▶ [Extract]:
________________________________________

Most of its originally assigned area and boundary activity are now assigned to a combination of the Australian plate and other microplates. It is possible that if a still active Trobriand microplate exists, because active subduction is still taking place at the Trobriand Trough, all the western activity that some have assigned to an enlarged Solomon Sea plate will become assigned to the Trobriand microplate. The Trobriand microplate must have existed historically. These assignments are partially informed by GNS studies where the Woodlark Basin region had distinctly different movements from a "Trobriand Block" and multiple eastern New Guinea land "Blocks" so that it was possible to define up to 5 distinct crustal blocks with possible independent movement that others later interpreted as components of differing microplates.

Subduction at the Trobriand Trough was originally assumed to be the case when the existence of the Woodlark plate was first modelled but later went out of favour due to the relatively low seismic activity along some of the Trobriand Trough and measurement of movement across the trough. Today because the Woodlark Basin has been well characterised by deep sea ocean basin standards it is understood to have a northern boundary where the Woodlark Rise is associated with the Nubara Transform Fault. This transform fault is definitely the boundary with the Solomon Sea plate, and will also be the northern boundary with the Trobriand plate if this currently independently exists.

The Woodlark plate's eastern side is being subducted northeast beneath the New Georgia Islands on the Solomon Sea/Pacific plate but here the deformation front lacks a flexed outer rise and bathymetric trench, and is represented by the San Cristobal Trough extension to the north of the San Cristobal Trench. Where the Woodlark Basin is subducted northeast beneath the New Georgia Islands the relative light plate made of recent oceanic type basalt stays shallow and is presumably being melted on mantle contact and producing the many arc volcanoes of the western Solomon Islands.

________________________________________

▶ [Data listing]:

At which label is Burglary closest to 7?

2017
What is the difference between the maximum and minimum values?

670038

________________________________________

▶ [Check your understanding]:
**1.** Reproduce the passage of the Woodlark plate text starting at "Subduction at the" and ending at "currently independently exists.".
**2.** According to the Woodlark plate text, why did the idea of subduction at the Trobriand Trough fall out of favor after it was first assumed? Answer in one to three sentences.

▶ [Task responses]:
**1.**
Subduction at the Trobriand Trough was originally assumed to be the case when the existence of the Woodlark plate was first modelled but later went out of favour due to the relatively low seismic activity along some of the Trobriand Trough and measurement of movement across the trough. Today because the Woodlark Basin has been well characterised by deep sea ocean basin standards it is understood to have a northern boundary where the Woodlark Rise is associated with the Nubara Transform Fault. This transform fault is definitely the boundary with the Solomon Sea plate, and will also be the northern boundary with the Trobriand plate if this currently independently exists.

**2.** The idea lost favor because of relatively low seismic activity along some of the Trobriand Trough. Measurements of movement across the trough also counted against it.